===== Information =====

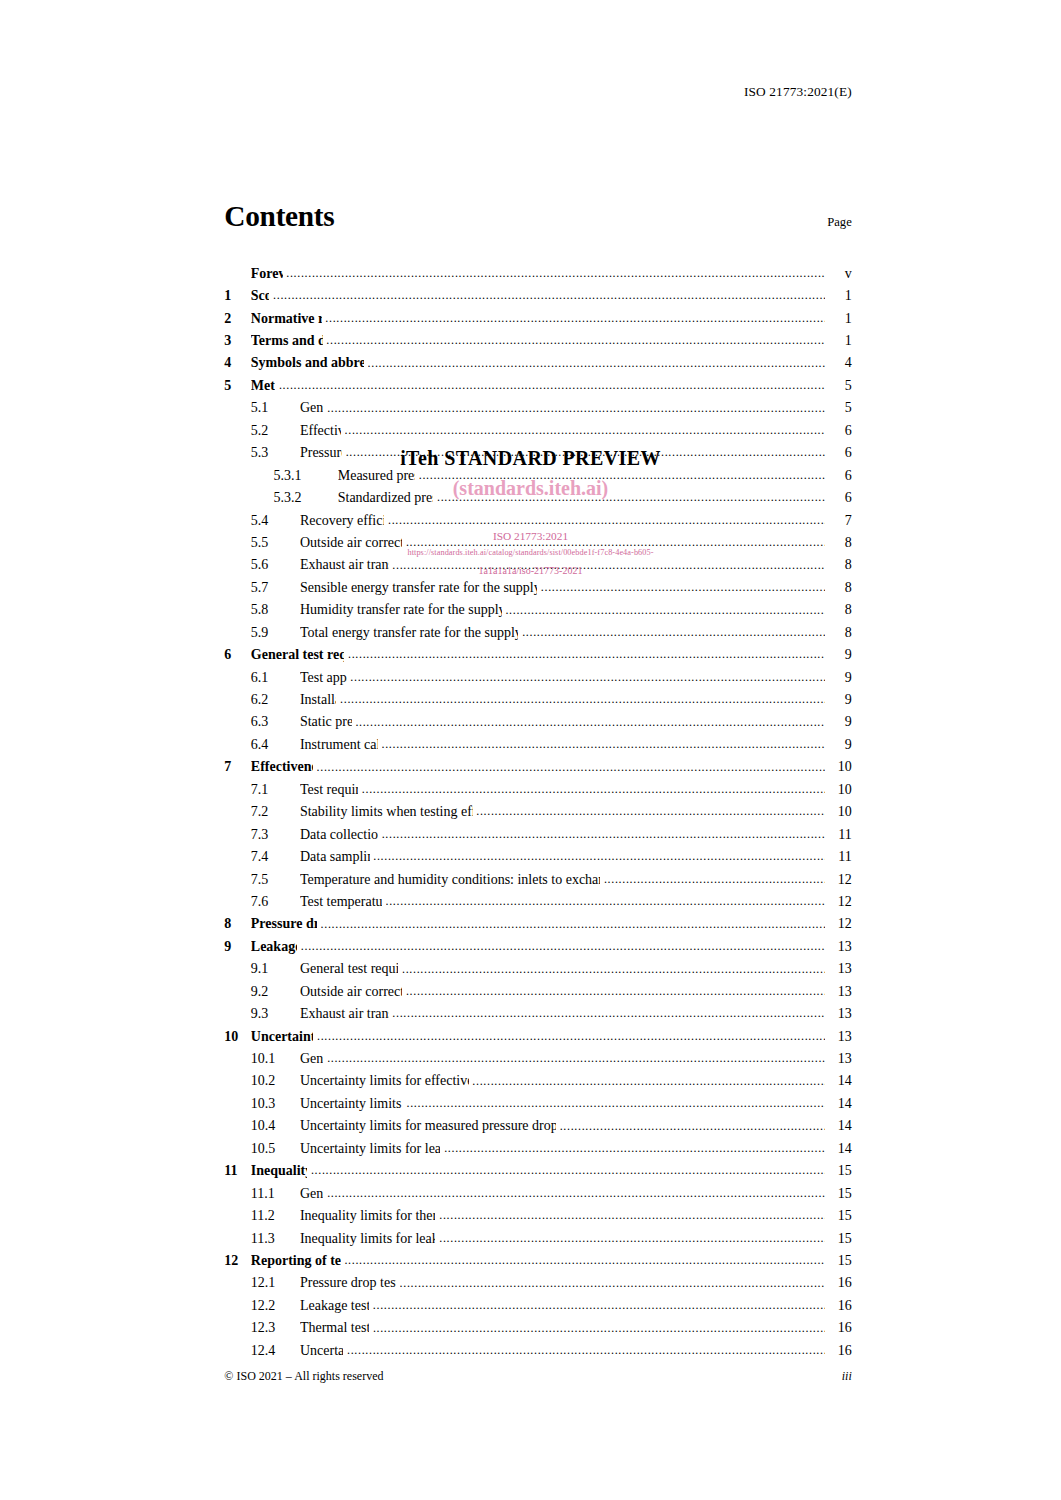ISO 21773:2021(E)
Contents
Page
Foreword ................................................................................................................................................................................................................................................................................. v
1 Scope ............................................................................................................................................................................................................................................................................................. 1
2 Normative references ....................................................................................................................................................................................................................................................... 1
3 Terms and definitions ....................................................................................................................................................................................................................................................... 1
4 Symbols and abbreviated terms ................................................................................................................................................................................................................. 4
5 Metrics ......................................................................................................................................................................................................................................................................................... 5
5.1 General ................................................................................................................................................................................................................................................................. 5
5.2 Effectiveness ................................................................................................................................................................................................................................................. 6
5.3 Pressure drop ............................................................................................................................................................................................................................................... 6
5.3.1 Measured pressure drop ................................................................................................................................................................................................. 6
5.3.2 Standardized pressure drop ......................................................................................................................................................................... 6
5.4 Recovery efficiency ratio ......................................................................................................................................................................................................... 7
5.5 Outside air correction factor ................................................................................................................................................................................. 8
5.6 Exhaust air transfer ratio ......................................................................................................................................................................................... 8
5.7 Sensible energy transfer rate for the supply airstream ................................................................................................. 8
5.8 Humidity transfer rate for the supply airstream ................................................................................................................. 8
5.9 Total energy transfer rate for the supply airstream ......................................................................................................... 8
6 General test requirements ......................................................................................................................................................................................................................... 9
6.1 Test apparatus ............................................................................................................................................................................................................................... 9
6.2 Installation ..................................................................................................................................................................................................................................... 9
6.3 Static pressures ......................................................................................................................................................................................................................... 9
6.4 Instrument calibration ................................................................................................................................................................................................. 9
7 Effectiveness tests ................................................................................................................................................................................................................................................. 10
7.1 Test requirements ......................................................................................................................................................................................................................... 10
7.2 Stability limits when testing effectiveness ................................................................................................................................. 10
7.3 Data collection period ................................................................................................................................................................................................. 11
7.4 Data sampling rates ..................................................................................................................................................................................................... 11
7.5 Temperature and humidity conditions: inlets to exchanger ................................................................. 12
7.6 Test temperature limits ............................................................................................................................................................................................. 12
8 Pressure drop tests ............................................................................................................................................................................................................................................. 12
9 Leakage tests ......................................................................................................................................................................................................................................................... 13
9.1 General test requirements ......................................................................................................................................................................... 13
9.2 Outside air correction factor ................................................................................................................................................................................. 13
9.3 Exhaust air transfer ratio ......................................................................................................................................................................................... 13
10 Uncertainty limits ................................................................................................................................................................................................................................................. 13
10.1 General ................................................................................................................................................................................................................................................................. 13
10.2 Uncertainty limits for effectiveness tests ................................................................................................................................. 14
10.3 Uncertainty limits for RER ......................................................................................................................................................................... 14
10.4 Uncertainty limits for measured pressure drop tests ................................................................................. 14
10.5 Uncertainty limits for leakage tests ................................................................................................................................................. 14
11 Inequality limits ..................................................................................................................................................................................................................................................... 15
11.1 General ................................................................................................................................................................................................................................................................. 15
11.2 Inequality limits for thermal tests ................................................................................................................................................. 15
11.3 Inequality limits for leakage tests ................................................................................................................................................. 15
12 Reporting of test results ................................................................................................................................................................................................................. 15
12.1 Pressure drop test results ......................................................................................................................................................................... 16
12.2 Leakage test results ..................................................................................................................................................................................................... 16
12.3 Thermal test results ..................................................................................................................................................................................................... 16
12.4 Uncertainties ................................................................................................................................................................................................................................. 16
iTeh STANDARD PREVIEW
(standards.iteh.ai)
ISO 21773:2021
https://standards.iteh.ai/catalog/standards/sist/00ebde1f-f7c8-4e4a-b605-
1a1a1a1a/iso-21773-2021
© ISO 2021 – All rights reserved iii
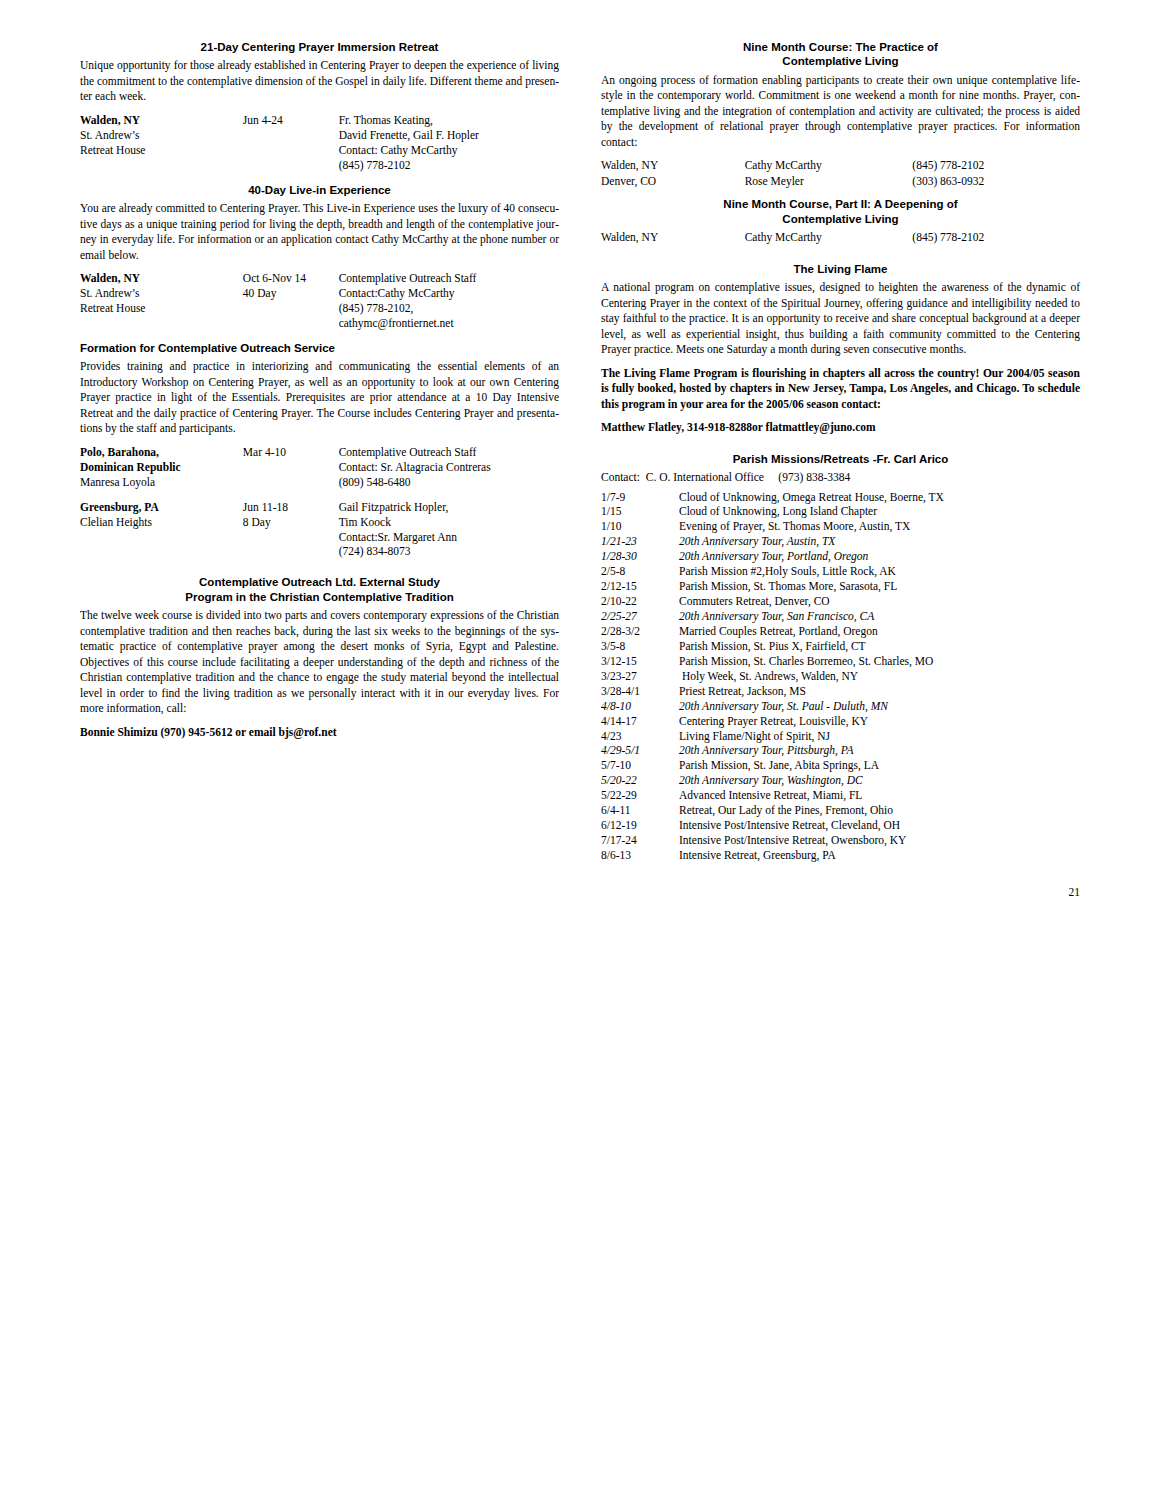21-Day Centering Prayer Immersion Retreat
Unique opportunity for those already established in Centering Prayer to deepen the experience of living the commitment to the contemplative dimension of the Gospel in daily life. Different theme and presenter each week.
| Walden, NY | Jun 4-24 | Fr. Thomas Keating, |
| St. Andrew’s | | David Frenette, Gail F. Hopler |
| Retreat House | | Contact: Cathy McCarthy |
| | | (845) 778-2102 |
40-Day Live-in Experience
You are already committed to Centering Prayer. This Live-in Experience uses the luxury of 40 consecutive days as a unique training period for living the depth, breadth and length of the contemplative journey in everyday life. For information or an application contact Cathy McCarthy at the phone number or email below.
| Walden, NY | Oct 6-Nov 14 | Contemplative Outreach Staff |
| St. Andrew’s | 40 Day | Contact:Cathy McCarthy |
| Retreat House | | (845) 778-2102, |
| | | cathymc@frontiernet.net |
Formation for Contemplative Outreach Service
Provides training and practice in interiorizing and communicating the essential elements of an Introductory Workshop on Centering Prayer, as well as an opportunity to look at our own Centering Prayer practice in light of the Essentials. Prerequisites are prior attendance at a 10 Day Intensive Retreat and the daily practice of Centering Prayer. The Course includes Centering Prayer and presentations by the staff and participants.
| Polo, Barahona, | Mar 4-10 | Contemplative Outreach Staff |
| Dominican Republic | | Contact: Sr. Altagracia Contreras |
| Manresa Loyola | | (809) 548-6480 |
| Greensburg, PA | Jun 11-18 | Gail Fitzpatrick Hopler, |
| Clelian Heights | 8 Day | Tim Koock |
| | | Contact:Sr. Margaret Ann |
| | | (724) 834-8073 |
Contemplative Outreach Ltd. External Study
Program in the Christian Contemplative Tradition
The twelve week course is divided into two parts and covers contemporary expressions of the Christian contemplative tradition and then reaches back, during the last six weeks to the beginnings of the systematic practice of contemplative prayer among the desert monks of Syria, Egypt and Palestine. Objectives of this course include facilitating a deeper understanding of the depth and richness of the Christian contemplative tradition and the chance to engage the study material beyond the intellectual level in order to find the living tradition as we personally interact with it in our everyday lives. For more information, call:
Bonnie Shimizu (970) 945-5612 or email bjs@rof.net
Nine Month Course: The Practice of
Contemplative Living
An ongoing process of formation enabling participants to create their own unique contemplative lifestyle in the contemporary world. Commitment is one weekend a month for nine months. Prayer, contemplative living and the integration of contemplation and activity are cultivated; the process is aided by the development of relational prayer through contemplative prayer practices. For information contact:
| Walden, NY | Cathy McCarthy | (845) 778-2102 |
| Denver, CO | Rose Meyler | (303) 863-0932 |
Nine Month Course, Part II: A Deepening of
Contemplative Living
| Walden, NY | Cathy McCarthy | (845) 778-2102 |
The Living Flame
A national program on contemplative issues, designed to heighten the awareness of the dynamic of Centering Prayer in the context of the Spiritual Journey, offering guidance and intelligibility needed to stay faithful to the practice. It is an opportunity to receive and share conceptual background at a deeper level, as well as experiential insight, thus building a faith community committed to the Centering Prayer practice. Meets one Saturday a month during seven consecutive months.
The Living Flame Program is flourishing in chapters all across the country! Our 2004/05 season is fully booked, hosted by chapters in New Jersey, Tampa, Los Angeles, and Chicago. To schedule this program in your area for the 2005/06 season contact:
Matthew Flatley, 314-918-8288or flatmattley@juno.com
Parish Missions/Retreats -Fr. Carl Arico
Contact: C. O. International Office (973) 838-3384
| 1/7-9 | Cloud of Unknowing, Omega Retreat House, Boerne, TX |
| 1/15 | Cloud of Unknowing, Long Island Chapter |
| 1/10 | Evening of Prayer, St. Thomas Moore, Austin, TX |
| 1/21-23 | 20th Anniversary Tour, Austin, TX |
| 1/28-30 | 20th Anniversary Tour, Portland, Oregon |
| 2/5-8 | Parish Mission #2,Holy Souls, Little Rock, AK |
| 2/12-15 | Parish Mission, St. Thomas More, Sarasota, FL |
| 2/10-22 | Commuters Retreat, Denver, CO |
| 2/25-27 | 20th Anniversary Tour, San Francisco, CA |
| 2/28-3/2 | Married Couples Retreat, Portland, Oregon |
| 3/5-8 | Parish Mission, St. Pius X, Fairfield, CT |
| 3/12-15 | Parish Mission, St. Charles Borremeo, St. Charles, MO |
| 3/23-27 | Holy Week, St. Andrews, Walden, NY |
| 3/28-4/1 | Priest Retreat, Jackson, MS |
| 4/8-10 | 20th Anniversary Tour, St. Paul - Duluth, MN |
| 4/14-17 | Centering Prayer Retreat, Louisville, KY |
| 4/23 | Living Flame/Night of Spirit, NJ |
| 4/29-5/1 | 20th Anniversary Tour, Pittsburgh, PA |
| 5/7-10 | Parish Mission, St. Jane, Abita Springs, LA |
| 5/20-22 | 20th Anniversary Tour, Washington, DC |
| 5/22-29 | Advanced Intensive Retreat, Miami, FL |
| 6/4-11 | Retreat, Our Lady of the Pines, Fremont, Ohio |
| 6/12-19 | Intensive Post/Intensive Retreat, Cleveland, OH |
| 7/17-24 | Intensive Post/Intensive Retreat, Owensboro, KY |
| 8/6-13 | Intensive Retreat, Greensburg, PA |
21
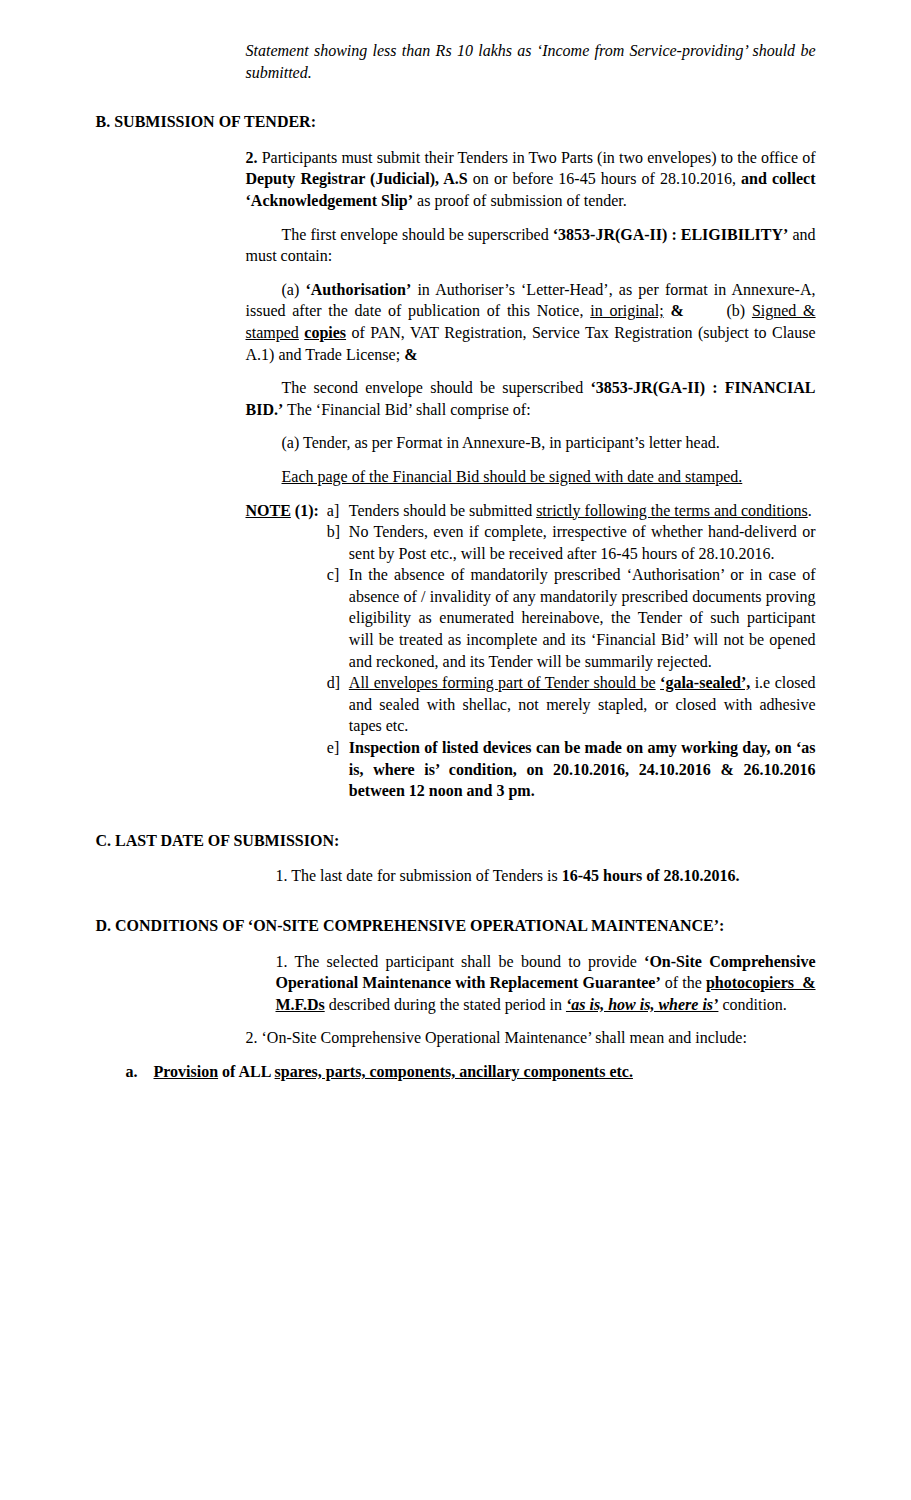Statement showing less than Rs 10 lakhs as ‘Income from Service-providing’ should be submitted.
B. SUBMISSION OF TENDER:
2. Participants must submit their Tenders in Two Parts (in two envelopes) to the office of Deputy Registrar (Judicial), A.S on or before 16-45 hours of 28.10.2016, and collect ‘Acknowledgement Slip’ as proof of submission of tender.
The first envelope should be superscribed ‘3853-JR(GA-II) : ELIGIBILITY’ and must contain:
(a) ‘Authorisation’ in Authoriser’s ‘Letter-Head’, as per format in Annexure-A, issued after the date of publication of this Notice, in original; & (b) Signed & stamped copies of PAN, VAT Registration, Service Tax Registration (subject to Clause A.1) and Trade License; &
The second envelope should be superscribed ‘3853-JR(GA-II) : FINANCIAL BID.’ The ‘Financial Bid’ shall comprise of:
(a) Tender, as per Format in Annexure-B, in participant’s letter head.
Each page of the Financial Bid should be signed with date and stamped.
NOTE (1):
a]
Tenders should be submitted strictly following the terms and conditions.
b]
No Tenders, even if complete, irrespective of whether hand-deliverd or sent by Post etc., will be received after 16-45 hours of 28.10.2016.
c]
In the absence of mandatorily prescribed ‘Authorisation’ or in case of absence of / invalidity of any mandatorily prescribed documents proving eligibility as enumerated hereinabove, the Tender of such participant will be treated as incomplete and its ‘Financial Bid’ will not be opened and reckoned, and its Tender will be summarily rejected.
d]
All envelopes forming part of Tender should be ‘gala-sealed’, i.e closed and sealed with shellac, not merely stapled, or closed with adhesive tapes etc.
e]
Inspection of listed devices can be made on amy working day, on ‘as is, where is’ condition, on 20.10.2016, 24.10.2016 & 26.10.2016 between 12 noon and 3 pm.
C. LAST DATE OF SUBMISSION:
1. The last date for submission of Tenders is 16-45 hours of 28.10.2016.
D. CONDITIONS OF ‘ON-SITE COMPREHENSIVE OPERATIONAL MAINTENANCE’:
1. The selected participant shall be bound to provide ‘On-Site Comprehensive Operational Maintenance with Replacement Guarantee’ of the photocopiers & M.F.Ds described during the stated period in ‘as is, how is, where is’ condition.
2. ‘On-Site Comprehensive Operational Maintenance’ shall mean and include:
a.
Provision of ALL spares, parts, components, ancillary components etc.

=====

The problem:
When the line with "Matthew Flatley, 314-918-8288or" is reached in the data above, begin copying, and stop after the line with "Retreat, Portland, Oregon |"; copy each line exactly, both ends included.

Result of the task:
Matthew Flatley, 314-918-8288or flatmattley@juno.com
Parish Missions/Retreats -Fr. Carl Arico
Contact: C. O. International Office (973) 838-3384
| 1/7-9 | Cloud of Unknowing, Omega Retreat House, Boerne, TX |
| 1/15 | Cloud of Unknowing, Long Island Chapter |
| 1/10 | Evening of Prayer, St. Thomas Moore, Austin, TX |
| 1/21-23 | 20th Anniversary Tour, Austin, TX |
| 1/28-30 | 20th Anniversary Tour, Portland, Oregon |
| 2/5-8 | Parish Mission #2,Holy Souls, Little Rock, AK |
| 2/12-15 | Parish Mission, St. Thomas More, Sarasota, FL |
| 2/10-22 | Commuters Retreat, Denver, CO |
| 2/25-27 | 20th Anniversary Tour, San Francisco, CA |
| 2/28-3/2 | Married Couples Retreat, Portland, Oregon |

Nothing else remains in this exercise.